Ed Williams, vice president of corporate supply chain at Johns Manville, is bringing to Johns Manville the same approach to strategic sourcing that he practiced at Carrier Corp., where, as vice president for supply chain management until coming to JM last January, he helped introduce the FreeMarkets solution as a tool for ensuring the company was getting marketplace pricing for the goods it buys. "Before Carrier, I worked at Xerox Corp.," Williams explains. "Xerox had about 50 cost engineers who could come up with a target cost estimate for about anything you might want to buy. At Carrier, I did not have the luxury of a battery of cost engineers, and I don't have cost engineers here at JM. So the FreeMarkets tool allows us to get to competitive benchmark cost levels."
Johns Manville is using the FreeMarkets tools to whittle away at the cost of its indirect spend, beginning with certain IT projects and local plant projects along the lines of janitorial services and cafeteria services. Currently, Williams is expanding the use of the tool to direct materials and transportation, and he plans to start running online auction events for certain raw materials soon.

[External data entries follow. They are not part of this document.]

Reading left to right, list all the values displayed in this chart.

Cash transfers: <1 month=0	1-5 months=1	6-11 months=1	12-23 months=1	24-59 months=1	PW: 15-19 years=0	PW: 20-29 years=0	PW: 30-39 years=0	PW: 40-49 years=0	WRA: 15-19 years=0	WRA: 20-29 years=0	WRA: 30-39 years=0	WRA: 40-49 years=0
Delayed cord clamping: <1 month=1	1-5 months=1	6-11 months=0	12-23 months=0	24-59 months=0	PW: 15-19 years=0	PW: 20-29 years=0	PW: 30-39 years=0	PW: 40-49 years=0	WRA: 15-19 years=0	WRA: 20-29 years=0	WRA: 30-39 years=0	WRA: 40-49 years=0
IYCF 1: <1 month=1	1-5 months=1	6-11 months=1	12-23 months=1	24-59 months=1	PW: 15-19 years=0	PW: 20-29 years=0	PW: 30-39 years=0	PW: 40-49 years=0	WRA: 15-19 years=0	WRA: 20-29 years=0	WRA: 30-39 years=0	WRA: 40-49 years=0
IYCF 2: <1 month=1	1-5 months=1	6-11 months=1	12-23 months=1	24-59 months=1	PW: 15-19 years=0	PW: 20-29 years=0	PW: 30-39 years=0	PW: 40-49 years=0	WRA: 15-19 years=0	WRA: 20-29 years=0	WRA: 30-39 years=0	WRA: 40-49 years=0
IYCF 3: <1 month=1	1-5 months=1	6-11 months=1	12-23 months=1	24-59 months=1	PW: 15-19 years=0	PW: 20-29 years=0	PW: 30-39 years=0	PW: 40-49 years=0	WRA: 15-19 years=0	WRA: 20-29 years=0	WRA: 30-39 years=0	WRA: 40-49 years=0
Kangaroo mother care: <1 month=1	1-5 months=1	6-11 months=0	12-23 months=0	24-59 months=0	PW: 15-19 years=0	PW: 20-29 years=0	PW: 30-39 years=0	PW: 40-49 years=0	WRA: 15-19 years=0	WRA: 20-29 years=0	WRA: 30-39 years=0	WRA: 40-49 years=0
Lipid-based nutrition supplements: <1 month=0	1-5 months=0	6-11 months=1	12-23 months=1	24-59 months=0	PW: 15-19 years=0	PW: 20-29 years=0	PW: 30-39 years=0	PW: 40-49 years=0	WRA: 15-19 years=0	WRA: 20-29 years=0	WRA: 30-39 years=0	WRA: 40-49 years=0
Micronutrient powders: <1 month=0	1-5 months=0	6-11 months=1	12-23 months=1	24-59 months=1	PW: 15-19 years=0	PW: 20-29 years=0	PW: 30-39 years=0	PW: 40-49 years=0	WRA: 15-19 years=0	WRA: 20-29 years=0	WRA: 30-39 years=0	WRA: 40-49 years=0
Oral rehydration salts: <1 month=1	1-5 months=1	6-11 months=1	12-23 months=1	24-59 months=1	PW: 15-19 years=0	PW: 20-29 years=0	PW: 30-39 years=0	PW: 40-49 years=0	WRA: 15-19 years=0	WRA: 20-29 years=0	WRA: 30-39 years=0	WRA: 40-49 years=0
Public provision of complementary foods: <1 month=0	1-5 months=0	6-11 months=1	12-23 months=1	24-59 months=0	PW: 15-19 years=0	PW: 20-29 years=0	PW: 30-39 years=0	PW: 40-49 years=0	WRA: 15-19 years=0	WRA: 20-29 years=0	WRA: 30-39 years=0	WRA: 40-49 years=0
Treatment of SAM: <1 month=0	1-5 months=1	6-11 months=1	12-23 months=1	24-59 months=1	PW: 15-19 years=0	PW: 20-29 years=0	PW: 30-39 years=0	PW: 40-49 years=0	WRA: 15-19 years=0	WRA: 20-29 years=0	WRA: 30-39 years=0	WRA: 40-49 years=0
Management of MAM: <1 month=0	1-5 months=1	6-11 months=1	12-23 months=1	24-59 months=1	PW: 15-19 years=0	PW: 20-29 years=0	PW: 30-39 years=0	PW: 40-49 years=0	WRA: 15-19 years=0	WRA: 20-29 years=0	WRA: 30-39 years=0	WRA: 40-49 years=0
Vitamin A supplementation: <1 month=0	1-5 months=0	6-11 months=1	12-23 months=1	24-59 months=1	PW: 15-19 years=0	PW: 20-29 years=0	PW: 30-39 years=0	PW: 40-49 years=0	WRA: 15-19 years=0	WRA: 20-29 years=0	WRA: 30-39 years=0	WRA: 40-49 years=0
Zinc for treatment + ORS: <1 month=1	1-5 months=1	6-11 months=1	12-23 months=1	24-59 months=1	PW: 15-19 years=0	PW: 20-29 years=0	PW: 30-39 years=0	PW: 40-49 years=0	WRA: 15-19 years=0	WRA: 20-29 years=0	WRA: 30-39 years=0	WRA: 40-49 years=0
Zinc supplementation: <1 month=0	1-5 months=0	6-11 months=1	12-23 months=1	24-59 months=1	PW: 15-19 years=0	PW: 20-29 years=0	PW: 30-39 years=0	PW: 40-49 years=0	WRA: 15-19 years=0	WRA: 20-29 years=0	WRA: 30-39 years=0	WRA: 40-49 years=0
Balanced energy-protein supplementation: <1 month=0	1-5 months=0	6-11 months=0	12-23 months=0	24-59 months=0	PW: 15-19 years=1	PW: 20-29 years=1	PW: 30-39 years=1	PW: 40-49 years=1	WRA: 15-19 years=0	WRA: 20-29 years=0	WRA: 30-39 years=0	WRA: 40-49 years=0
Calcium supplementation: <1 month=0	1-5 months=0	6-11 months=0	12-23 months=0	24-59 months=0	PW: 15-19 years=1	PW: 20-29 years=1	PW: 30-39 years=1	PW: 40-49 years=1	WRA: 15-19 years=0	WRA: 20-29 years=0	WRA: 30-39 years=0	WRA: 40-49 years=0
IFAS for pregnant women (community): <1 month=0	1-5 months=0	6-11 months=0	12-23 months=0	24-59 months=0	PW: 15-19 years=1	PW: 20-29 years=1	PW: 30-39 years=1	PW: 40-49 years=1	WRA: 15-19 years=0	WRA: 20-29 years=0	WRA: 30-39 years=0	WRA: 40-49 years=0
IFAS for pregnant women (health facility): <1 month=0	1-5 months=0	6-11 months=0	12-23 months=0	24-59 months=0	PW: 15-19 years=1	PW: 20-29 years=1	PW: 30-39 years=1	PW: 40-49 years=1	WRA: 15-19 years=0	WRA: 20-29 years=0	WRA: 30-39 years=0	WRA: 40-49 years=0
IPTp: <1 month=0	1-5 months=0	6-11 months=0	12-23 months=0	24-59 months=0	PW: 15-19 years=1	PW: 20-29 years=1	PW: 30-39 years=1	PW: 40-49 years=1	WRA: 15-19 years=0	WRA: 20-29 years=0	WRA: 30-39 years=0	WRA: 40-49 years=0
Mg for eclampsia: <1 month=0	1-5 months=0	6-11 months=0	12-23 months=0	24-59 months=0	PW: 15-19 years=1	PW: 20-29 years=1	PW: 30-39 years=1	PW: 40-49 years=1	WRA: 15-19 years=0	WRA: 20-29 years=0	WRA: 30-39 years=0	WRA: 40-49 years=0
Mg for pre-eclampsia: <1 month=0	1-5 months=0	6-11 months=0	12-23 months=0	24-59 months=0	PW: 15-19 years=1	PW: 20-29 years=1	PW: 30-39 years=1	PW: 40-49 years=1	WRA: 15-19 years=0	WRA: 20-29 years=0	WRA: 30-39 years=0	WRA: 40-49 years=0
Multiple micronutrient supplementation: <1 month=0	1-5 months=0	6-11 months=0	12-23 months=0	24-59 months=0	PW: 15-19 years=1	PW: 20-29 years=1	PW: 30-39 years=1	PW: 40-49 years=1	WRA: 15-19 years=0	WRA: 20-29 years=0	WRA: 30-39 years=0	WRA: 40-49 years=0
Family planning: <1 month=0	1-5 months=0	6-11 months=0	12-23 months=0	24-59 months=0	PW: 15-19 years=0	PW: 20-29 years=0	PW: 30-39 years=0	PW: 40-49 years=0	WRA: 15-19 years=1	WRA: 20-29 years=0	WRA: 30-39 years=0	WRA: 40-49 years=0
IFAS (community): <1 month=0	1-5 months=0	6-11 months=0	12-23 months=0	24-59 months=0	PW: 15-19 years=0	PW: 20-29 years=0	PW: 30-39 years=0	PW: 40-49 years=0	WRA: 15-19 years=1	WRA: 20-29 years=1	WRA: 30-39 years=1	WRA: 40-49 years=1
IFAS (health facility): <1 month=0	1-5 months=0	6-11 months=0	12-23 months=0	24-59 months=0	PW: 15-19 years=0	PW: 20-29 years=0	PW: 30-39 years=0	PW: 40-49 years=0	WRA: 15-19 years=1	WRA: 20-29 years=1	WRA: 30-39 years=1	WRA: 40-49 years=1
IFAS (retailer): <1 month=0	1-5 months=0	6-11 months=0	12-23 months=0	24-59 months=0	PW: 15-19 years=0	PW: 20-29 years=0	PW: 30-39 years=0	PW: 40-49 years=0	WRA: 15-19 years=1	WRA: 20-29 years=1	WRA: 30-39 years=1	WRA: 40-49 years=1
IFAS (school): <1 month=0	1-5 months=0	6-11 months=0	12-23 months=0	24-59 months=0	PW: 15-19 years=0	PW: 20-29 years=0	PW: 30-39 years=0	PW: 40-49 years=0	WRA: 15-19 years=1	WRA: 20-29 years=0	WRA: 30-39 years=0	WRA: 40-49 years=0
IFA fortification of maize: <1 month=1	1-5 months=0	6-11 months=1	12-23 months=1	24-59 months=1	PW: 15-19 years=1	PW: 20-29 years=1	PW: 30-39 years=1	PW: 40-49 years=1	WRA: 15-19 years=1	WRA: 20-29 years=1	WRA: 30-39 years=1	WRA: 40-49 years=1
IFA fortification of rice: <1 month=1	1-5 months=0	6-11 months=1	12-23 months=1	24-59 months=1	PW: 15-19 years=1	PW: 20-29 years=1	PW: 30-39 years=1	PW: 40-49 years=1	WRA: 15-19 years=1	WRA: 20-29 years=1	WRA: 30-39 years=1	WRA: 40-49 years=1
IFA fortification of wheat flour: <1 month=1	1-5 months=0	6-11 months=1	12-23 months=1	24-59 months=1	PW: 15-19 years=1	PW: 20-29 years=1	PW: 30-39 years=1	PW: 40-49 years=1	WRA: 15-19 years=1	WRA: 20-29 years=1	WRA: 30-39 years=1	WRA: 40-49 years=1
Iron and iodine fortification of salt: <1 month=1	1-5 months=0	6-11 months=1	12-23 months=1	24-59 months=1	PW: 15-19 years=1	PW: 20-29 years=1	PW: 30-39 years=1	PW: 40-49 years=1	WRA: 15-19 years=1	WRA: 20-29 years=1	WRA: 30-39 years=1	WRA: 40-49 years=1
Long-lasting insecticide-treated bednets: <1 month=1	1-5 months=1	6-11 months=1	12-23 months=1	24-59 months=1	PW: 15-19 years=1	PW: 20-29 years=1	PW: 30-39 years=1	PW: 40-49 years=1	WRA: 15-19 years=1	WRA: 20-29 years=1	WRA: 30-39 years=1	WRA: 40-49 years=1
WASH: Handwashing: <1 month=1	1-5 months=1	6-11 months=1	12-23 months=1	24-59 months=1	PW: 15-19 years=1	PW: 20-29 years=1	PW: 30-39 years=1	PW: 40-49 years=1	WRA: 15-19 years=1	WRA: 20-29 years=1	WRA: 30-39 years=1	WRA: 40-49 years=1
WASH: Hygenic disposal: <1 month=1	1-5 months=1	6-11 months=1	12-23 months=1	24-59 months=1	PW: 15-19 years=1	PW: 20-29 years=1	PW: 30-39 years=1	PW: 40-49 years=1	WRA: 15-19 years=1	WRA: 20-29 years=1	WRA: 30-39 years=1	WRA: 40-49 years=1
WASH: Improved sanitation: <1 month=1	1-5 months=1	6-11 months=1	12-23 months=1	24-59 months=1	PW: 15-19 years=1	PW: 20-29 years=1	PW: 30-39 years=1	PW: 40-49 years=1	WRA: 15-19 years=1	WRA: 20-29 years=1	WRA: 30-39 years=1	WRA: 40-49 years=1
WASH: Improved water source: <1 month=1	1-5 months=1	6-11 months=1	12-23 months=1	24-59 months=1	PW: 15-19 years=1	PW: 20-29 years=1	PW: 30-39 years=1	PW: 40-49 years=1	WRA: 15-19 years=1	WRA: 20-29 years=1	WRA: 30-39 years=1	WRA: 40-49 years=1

But Williams is not relying solely on the e-sourcing tools to keep Johns Manville's costs in line. Rather, he views the QS solution as one instrument in a whole toolbox of processes to work the company's spend. "At Carrier, we may have put as much as 20 percent of our spend through the solution," he says. "We may get to 50 percent at JM, but that still leaves 50 percent that we're going to have to work other ways, whether it's through Supplier Integration or Supplier Workshops [two programs that Williams has initiated at JM], global sourcing in Asia or cost reduction through working with engineering." Still, the e-sourcing tool is a necessity in this day and age, says Williams, noting, "You'd be at a substantial disadvantage not having a similar solution today."